Los chicos me miran. Ahora Ben descubre otra expresión en mi cara, una mirada que le hace temblar el labio inferior y saltársele las lágrimas.
—¿Gene?
Su pregunta queda colgada en el aire, oscilando en el viento. Sissy viene hacia mí con la cara rígida.
—Él quiere a su padre. Nada ni nadie le importa más. No se lo podemos negar. Debemos dejar que se vaya. —Ahora está frente a mí, tan cerca que le veo las arrugas, las suaves grietas de dolor—. Irías hasta los confines de la tierra para encontrarlo, ¿verdad, Gene?
Detrás de ella, los chicos me observan. El cielo es de un azul nítido, no hay ni una nube a la vista. Ben empieza a llorar y Epap lo consuela rodeándolo con el brazo por encima de los hombros.
—No os abandonaré.
—Debes hacerlo —insiste Sissy—. No dejaré que te quedes.

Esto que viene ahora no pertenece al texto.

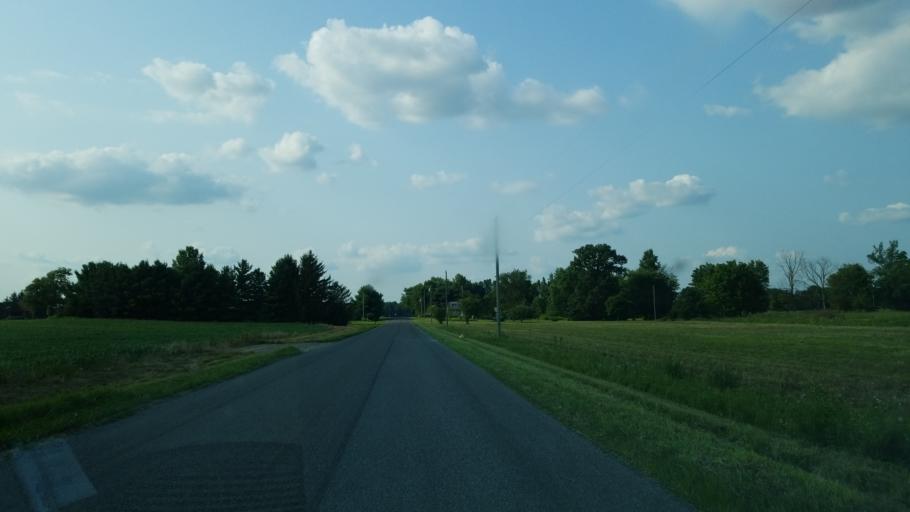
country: US
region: Ohio
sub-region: Union County
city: Marysville
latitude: 40.3111
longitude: -83.2928
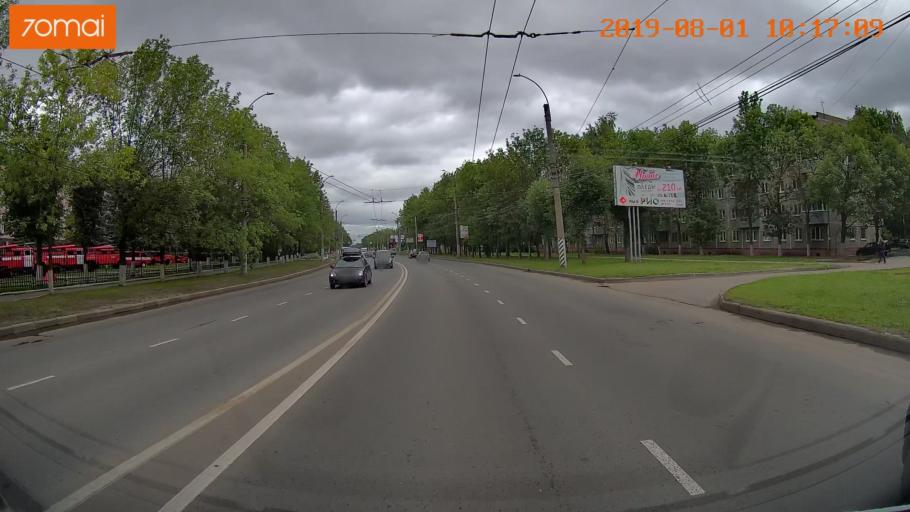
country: RU
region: Ivanovo
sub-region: Gorod Ivanovo
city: Ivanovo
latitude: 56.9636
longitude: 40.9994
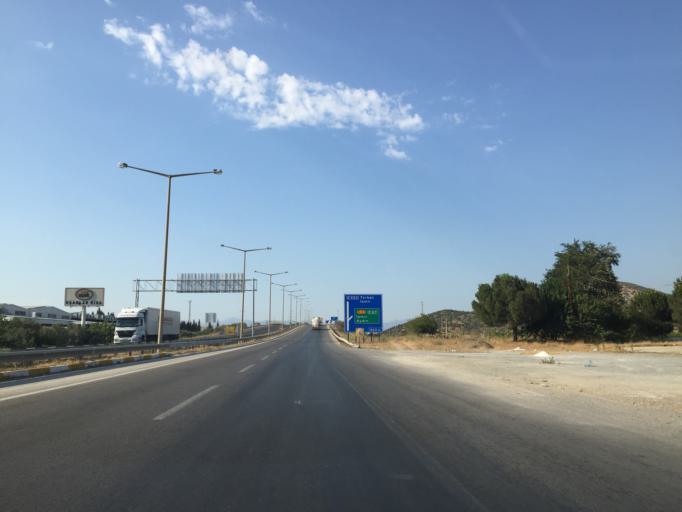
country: TR
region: Izmir
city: Belevi
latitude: 38.0217
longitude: 27.4413
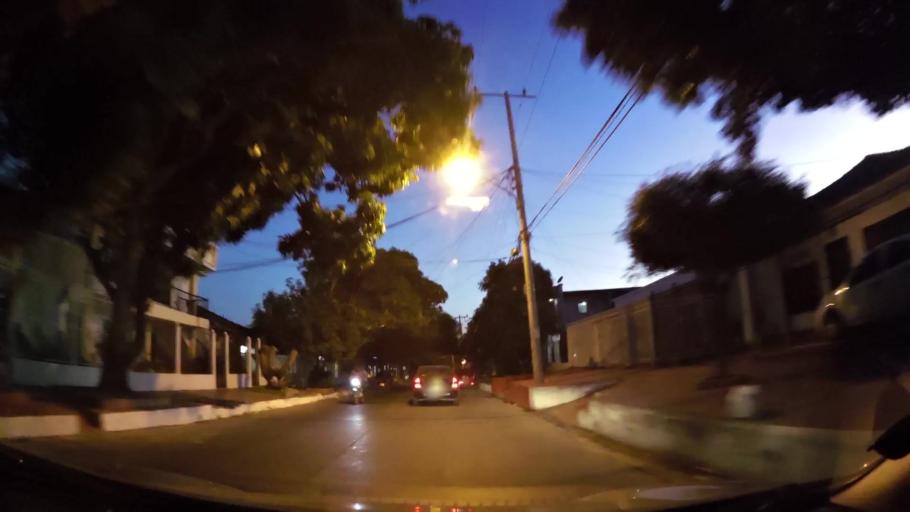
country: CO
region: Atlantico
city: Barranquilla
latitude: 10.9706
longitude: -74.8036
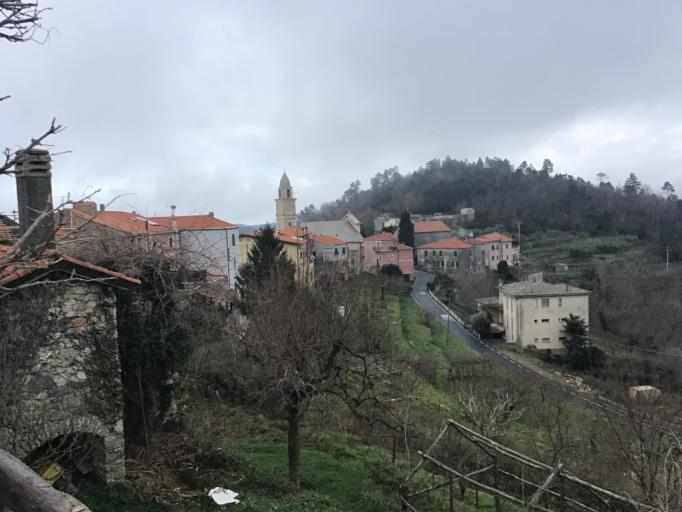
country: IT
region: Liguria
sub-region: Provincia di Savona
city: Orco Feglino
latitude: 44.2237
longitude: 8.3437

—Ya está bien de desertar…
Ella me coloca un dedo sobre los labios para que no diga nada más. La luz del sol que se refleja en el granito potencia la profundidad de su mirada. Recuerdo la primera vez que vi esos ojos marrones, en la pantalla del colegio. Cuando sacó los números de la lotería para la caza de hepers. Hace muchos días, pero aun así todavía recuerdo que transmitía, incluso a través de los píxeles de la pantalla, fuerza y dulzura a la vez. Y así es como noto sus manos en mi cara: fuertes y dulces.
—Gene —susurra, y su voz al final la traiciona. Traga saliva—. Vete.

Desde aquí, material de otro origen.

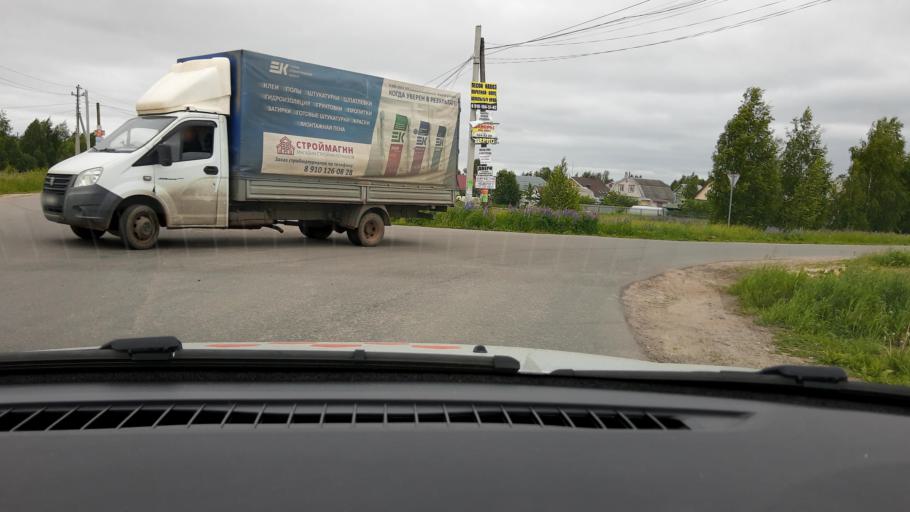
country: RU
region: Nizjnij Novgorod
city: Sitniki
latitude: 56.5245
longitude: 44.0402
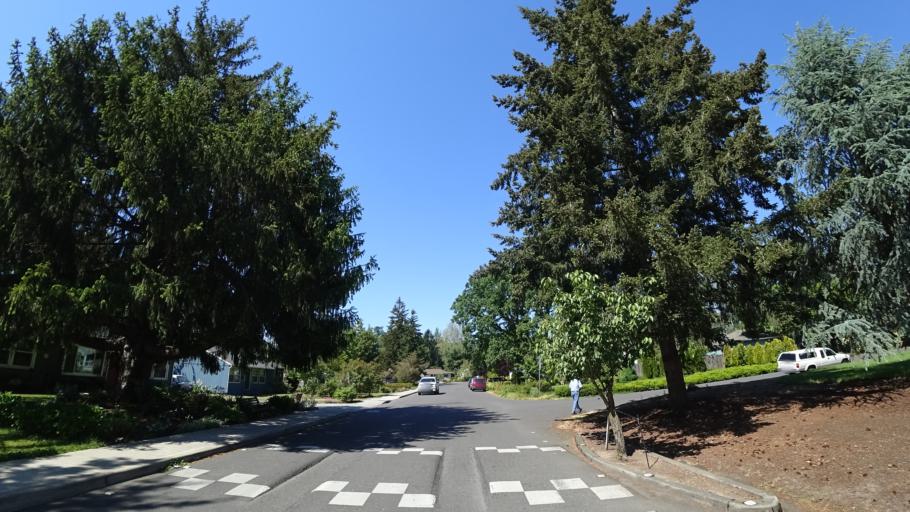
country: US
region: Oregon
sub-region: Washington County
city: Beaverton
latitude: 45.4961
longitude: -122.8045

Por un instante la férrea decisión en su mirada se rompe en esquirlas de incertidumbre. Hace una pausa, como si quisiera darme la oportunidad de hablar. Sin embargo, yo no digo nada. Ella cierra los ojos y se vuelve hacia los chicos. Permanezco inmóvil. Después, en un movimiento que parece durar horas, doy un paso hacia la escalera de cable. Nada tiene solidez, ni el granito del suelo, ni mis piernas, ni mi cuerpo. Es como si la próxima ráfaga de viento se me fuera a llevar, mejor dicho, como si me fuera a cercenar, hueso a hueso hasta convertirme en la nada. Pongo la bota en el primer escalón.
—¡Gene! —grita David—. Te volveremos a ver un día, ¿vale?

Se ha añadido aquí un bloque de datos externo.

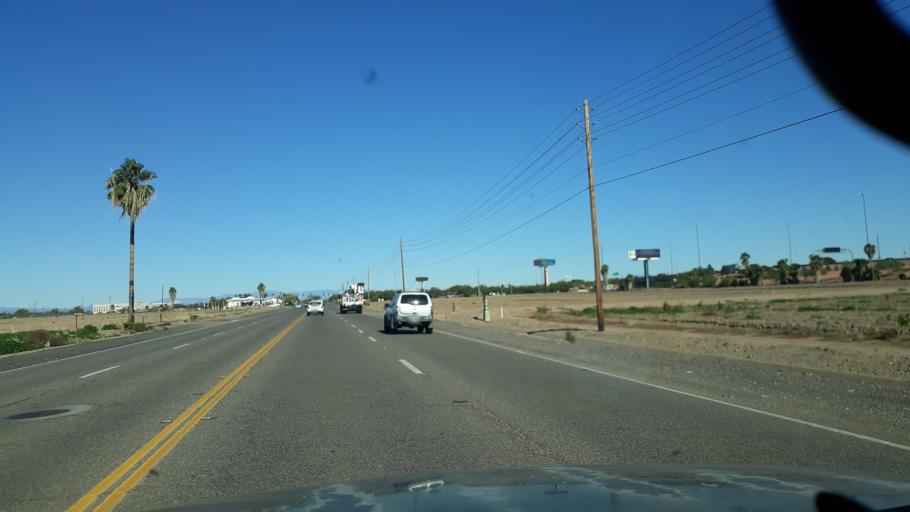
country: US
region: Arizona
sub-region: Maricopa County
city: Peoria
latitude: 33.5328
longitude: -112.2724
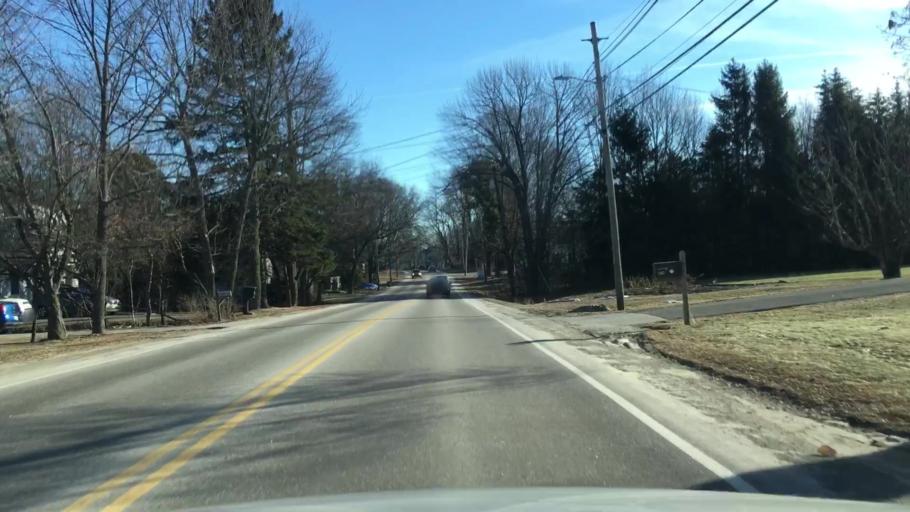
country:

Asiento. Sonríe, y noto que mis labios se curvan imitándolo. Eso es algo que no sabía: también la pena puede arrancar una sonrisa. Entonces hago algo que mi padre siempre me desaconsejó. Levanto la mano y les digo adiós lentamente. Ellos, con ojos húmedos, se despiden también.
Como si el propio peso del corazón fuera el que tirara, bajo otro escalón, y otro. La visión de Sissy y los chicos queda reemplazada por la dura pared de granito que se levanta ante mí al bajar por la escalera. Mi pie baja otro peldaño, y otro, y otro hasta que vuelvo a estar solo en el mundo.